My feet tighten as I walk barefoot down the porch steps. These old, cracked bricks hold heat like asphalt; surprises me every time. As I carry her, steady and close, I try not to walk too quickly. I set her down in the grass, watch as her senses adjust. Scents first then she turns with a breeze; birds sing, nearby a truck rumbles.
Another surprise, I love these times.
I grew up in a home with a pet, usually a dog...we had so many that I can't always remember their names. I cared for my pets, loved the companionship but never was too sentimental. I played with them on occasion, rubbed them but did not get attached. I realized early on they did not last forever. My family, in particular my father, considered them blood.
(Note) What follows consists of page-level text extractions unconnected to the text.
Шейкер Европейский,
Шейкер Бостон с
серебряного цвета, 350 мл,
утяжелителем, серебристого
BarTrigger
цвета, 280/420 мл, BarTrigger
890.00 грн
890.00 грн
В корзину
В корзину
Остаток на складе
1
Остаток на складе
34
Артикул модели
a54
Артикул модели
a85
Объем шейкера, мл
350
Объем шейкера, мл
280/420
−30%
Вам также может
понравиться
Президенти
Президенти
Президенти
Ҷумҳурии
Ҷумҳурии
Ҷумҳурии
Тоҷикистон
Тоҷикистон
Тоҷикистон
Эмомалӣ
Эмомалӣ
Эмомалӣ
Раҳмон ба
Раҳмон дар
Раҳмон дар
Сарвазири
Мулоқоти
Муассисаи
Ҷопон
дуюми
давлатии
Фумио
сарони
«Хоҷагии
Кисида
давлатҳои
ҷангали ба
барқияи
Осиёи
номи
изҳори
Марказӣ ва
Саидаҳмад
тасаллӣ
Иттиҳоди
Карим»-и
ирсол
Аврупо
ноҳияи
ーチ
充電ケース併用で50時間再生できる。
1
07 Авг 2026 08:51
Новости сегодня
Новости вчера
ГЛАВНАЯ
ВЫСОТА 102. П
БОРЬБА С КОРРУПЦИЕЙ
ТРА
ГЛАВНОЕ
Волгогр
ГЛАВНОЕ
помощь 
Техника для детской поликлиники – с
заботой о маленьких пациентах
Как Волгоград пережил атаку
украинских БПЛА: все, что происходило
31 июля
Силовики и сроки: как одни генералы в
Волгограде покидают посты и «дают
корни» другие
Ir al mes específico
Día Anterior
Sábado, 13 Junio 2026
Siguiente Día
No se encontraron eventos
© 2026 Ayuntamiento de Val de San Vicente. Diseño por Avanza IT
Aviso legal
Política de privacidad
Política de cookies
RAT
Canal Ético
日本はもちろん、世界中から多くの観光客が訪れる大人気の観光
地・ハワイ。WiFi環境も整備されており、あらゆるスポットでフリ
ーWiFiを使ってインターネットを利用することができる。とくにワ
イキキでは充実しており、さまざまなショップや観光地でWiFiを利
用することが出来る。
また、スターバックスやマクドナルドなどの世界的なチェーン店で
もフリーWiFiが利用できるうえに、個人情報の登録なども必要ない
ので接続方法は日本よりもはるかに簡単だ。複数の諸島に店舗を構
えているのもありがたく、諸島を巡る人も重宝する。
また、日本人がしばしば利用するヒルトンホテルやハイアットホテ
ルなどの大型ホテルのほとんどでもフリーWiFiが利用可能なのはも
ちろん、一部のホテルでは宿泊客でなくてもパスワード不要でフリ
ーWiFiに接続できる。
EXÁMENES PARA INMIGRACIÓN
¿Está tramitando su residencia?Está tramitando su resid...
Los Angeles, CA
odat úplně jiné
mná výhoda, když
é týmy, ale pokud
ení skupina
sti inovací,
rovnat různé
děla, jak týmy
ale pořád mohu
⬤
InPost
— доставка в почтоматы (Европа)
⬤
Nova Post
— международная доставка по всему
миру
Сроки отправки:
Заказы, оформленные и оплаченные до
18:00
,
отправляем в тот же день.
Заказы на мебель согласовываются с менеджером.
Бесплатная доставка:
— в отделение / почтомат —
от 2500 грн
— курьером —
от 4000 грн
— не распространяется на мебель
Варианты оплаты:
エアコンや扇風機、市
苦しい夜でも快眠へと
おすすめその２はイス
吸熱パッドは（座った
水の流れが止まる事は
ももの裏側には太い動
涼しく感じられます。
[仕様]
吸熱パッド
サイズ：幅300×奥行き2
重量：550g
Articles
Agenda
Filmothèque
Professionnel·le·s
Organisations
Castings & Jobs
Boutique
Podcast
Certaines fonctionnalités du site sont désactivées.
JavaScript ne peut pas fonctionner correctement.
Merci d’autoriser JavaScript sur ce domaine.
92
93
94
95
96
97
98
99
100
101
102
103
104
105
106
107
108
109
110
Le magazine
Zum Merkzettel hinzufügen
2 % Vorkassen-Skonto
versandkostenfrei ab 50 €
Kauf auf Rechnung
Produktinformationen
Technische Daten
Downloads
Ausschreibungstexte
He would grow so attached, be with them all the time, even when it came time to bury them.
Oreo, a loyal mix of chow and border collie, was 6 months old when my father found her at the local pound. She was sitting in her pen watching the other dogs yip for attention. She kept eye contact with him the whole time." A wise dog." He knew within minutes she had chosen him. Since my parents were empty nesters she became incredibly important. Their fridge full of pictures of the new, energetic, loveable pup.
6 months later, suddenly, my father passed away while in the yard with Oreo. His last witness.
I believe she kept eye contact with him the whole time.
In the 13 years since Oreo has been a vital family member. A witness to our lives. I can't always say its been healthy but its been a necessary relationship for my family to grieve, get up and continue. She has given my mother a sense of safety and security. She snores in her sleep, an ironic memory of my father. She rubs beside us if we yell or cry. She paces at night until we are all asleep. She stares at us sometimes and I think she is saying why she chose us.
Now, she is so ill and has been for quite some time. She can't walk, nor see well and doesn't eat much unless hand fed. She wrestles with tremendous pain per the vet. She has wounds and scars but she will not give up.
We can't seem to let her either.
So now I am a girl that loves to carry my 50 pound dog wherever she needs to go. I lay on the floor with her so she won't feel lonely. I feed her and roll her over when she doesn't have the strength to. I am sentimental about almost everything.
Yes, life doesn't last forever and in the meantime I try not to walk too quickly.